SEZIONE DEL DOCUMENTO ▸
......
È il concerto degli abbracci, degli occhi lucidi, dei baci immancabili delle coppie innamorate e di quelli non regolamentari fra innamorati per una notte, del sudore mischiato all'amore verso un comune senso del vivere, è il concerto che mi spezza il fiato con la versione più bella e poetica di "Anima fragile" mai sentita, il concerto in cui ci sentiamo, e siamo, tutti a casa. Pure "non mi chiamo Enzo" di Taranto che se l'è passato in ginocchio a vomitare e a soffrire il freddo polare nelle viscere.

Non c'è storia, è così, e lo sappiamo "solo noi" 230 mila paganti e chissà quanti di quelli che lo seguono nei palazzetti, nei cinema e nella spezzettata diretta tv. Nessuno come Lui in Italia, nessuno capace di mettere insieme una ciurma di sciroccati tanto diversi fra loro e farli sentire unici e speciali a modo proprio.

Nessuno in grado di svuotare e riempire i cuori senza soluzione di continuità.

"Siete fantastici, siete i più grandi, siete i più belli... e ce la farete tutti!" ci urla come al solito sul finire di "Alba chiara" intanto che il palco si illumina a giorno sotto una pioggia di fuochi pirotecnici da far invidia a Sidney la notte di capodanno. E noi ci crediamo che ce la faremo, è il minimo sindacale dopo una giornata così a reggere caldo, fatica ed emozioni impossibili da contenere in qualunque altro contesto. Ci abbracciamo, salutiamo i nostri migliori amici per un giorno che non rivedremo più e mano nella mano ci avviamo verso l'uscita.

Uscire dal Parco

Una parte orribile questa storia doveva averla, no?

Eccola: 2 ore di fila inscatolati al buio e trasportati dal movimento di una massa informe di persone che lentamente si avviano verso le uniche, pochissime uscite predisposte vicino al palco. Zero cognizione e senso dello spazio, impossibile prendere il cellulare per fare luce con le torce, faticosissimo restare tutte attaccate mano nella mano per non perderci intanto che la folla spinge e talvolta si agita, le forze dell'ordine ci guardano senza parlare al di là del labirinto di transenne che stiamo percorrendo e a uno a uno, come siamo entrati, usciamo dagli stretti varchi conquistando la strada cittadina. Inevitabile chiedersi che cosa sarebbe potuto succedere se qualche demente avesse scatenato il panico con urla e allarmi vari e come avrebbero fatto a evitare la mattanza in una situazione priva di spazio e margine di fuga come quella, o anche solo come avrebbero potuto soccorrere qualcuno colto da improvviso malore.
......
BREVE ESERCIZIO A ▸ Trascrivi parola per parola le righe dei record, cominciando da quella che contiene "scientific name: Astragalus striatus" e proseguendo fino a quella che contiene "genus: Wollastonia", entrambe incluse.
......
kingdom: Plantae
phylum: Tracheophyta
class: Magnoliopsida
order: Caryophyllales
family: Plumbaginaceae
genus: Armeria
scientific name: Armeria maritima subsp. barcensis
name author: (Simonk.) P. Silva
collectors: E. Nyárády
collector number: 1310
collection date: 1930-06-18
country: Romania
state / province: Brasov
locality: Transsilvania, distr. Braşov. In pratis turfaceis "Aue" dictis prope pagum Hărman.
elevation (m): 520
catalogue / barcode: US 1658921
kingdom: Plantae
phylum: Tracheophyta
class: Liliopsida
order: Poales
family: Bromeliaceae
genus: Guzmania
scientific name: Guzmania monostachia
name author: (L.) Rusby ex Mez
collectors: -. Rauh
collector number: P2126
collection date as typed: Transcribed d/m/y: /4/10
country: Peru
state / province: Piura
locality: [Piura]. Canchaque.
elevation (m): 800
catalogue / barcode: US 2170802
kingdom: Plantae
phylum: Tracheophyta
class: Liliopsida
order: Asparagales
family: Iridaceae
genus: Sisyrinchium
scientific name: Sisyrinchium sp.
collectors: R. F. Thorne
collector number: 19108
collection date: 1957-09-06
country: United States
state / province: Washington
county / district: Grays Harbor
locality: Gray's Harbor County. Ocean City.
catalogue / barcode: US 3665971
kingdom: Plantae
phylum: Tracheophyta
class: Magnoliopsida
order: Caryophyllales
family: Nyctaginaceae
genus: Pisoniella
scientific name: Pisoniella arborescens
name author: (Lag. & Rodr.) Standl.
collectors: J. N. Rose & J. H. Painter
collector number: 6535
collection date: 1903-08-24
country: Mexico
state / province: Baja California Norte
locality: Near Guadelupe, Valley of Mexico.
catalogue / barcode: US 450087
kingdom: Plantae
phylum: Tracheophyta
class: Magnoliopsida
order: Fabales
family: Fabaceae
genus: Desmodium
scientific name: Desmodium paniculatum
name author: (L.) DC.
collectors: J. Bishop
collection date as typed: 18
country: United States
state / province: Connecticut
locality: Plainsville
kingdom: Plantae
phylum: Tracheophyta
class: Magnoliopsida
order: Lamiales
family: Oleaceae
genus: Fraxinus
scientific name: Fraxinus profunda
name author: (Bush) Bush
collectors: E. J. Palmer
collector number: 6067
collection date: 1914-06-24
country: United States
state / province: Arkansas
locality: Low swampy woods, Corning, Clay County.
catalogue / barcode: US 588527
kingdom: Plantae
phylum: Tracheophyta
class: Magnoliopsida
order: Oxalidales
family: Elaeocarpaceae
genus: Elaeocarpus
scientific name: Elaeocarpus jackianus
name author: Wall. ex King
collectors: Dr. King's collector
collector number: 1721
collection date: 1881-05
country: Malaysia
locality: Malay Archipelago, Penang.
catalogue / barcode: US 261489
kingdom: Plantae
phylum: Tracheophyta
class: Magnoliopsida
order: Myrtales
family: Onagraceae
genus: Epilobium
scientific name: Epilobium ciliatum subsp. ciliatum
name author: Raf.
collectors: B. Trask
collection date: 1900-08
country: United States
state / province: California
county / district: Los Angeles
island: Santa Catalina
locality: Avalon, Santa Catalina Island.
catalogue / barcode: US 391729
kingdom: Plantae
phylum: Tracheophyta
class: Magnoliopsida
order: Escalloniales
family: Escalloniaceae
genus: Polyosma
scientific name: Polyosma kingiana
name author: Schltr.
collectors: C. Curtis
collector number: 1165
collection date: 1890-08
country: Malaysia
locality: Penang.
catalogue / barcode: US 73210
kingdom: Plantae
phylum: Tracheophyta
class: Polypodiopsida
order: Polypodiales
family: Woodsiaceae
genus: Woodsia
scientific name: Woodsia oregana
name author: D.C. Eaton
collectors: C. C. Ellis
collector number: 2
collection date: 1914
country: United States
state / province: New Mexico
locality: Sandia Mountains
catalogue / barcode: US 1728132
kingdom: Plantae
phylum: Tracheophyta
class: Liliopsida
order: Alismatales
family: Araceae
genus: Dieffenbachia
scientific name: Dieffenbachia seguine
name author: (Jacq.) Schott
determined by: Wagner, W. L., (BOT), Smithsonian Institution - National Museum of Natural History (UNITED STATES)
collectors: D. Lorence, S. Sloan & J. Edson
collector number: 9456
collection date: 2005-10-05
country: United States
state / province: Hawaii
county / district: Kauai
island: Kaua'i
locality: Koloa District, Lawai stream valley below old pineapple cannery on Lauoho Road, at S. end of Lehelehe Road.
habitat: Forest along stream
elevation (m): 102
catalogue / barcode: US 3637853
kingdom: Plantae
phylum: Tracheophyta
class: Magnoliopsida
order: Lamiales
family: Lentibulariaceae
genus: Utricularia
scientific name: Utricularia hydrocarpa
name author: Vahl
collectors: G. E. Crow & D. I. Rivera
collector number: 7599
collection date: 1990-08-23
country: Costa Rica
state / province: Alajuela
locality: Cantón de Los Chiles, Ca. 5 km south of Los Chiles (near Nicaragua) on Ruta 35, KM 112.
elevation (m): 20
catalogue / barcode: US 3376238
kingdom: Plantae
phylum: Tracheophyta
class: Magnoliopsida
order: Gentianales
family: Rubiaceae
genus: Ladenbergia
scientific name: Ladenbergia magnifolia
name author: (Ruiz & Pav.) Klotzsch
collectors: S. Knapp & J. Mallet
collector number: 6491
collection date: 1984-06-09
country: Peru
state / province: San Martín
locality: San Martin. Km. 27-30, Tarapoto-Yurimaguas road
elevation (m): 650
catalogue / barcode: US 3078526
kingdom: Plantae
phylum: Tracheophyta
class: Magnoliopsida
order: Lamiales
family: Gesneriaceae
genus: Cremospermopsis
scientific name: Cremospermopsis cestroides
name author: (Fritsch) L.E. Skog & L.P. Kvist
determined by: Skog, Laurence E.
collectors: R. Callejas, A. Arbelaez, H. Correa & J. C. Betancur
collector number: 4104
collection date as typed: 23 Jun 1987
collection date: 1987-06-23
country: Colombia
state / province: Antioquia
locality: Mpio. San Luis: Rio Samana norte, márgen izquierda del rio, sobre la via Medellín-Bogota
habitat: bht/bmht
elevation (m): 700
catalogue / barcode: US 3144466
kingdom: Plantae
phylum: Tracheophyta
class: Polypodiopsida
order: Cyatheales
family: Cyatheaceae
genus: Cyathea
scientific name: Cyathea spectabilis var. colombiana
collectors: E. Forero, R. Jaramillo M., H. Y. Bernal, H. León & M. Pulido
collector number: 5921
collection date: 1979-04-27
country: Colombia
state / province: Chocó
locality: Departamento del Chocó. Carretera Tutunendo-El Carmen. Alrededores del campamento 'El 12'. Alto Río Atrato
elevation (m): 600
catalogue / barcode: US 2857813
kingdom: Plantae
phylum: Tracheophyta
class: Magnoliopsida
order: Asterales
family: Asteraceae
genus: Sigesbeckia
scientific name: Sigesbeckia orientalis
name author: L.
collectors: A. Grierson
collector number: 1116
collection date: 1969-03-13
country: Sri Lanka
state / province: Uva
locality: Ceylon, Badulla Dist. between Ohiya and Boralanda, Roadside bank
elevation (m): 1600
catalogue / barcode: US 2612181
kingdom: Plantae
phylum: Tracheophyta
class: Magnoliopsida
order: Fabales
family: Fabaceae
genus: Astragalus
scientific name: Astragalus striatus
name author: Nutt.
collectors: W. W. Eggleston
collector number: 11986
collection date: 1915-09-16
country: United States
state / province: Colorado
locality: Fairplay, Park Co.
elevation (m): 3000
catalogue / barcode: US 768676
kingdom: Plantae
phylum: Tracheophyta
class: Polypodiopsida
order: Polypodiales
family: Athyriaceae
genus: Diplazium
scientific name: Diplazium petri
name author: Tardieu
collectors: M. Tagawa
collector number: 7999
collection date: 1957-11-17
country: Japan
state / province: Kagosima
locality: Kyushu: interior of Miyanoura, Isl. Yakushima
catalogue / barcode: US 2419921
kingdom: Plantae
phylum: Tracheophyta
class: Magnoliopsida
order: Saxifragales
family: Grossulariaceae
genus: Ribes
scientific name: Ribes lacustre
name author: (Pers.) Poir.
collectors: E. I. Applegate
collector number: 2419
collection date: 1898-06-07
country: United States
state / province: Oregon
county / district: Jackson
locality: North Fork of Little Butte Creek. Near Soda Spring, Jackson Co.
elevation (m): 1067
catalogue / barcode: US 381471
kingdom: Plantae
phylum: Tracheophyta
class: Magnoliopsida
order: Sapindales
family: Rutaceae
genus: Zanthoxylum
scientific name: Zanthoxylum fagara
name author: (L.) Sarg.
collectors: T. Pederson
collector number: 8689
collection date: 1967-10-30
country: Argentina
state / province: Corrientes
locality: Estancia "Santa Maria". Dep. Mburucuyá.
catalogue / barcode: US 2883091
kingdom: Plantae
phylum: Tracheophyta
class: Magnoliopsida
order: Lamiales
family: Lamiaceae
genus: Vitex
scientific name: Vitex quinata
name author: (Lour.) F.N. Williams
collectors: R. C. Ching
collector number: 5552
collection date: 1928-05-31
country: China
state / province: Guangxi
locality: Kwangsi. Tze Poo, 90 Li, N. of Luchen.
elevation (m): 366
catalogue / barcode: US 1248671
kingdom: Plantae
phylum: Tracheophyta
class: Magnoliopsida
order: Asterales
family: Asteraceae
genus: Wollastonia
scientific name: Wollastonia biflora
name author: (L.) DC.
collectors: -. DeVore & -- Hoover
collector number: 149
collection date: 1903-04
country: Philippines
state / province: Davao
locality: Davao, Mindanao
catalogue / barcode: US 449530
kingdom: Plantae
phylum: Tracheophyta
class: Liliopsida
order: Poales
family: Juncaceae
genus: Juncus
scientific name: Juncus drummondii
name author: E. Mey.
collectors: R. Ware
......
BREVE ESERCIZIO B ▸ Prosegui il racconto del concerto e dell'uscita dal parco a partire dal punto in cui termina.

RISULTATO A ▸
scientific name: Astragalus striatus
name author: Nutt.
collectors: W. W. Eggleston
collector number: 11986
collection date: 1915-09-16
country: United States
state / province: Colorado
locality: Fairplay, Park Co.
elevation (m): 3000
catalogue / barcode: US 768676
kingdom: Plantae
phylum: Tracheophyta
class: Polypodiopsida
order: Polypodiales
family: Athyriaceae
genus: Diplazium
scientific name: Diplazium petri
name author: Tardieu
collectors: M. Tagawa
collector number: 7999
collection date: 1957-11-17
country: Japan
state / province: Kagosima
locality: Kyushu: interior of Miyanoura, Isl. Yakushima
catalogue / barcode: US 2419921
kingdom: Plantae
phylum: Tracheophyta
class: Magnoliopsida
order: Saxifragales
family: Grossulariaceae
genus: Ribes
scientific name: Ribes lacustre
name author: (Pers.) Poir.
collectors: E. I. Applegate
collector number: 2419
collection date: 1898-06-07
country: United States
state / province: Oregon
county / district: Jackson
locality: North Fork of Little Butte Creek. Near Soda Spring, Jackson Co.
elevation (m): 1067
catalogue / barcode: US 381471
kingdom: Plantae
phylum: Tracheophyta
class: Magnoliopsida
order: Sapindales
family: Rutaceae
genus: Zanthoxylum
scientific name: Zanthoxylum fagara
name author: (L.) Sarg.
collectors: T. Pederson
collector number: 8689
collection date: 1967-10-30
country: Argentina
state / province: Corrientes
locality: Estancia "Santa Maria". Dep. Mburucuyá.
catalogue / barcode: US 2883091
kingdom: Plantae
phylum: Tracheophyta
class: Magnoliopsida
order: Lamiales
family: Lamiaceae
genus: Vitex
scientific name: Vitex quinata
name author: (Lour.) F.N. Williams
collectors: R. C. Ching
collector number: 5552
collection date: 1928-05-31
country: China
state / province: Guangxi
locality: Kwangsi. Tze Poo, 90 Li, N. of Luchen.
elevation (m): 366
catalogue / barcode: US 1248671
kingdom: Plantae
phylum: Tracheophyta
class: Magnoliopsida
order: Asterales
family: Asteraceae
genus: Wollastonia

RISULTATO B ▸
Ma per carità, se il plauso alla sicurezza è stato unanime e condiviso, evidentemente sono io a non capirci nulla e i miei quesiti sono tutt'altro che legittimi.

Verso la Stazione

Camminiamo e camminiamo e durante il tragitto ci fermiamo a mangiare un trancio di pizza margherita da record della bontà fatto con uno speciale impasto al nero di seppia, roba da prendere il treno per Modena adesso solo per farla assaggiare a tutte le persone a cui tengo. Rifocillati e quel minimo riposati per affrontare la calca prevista alla Stazione di piazza Dante, ci avviamo con calma ed entriamo nell'incantevole Giardino Ducale Estense dove si palesano immediatamente capannelli di persone sdraiate nelle aiuole e sulle panchine che ci avvisano del blocco attuato dalle forze dell'ordine all'ingresso della Stazione per evitare l'assalto ai treni.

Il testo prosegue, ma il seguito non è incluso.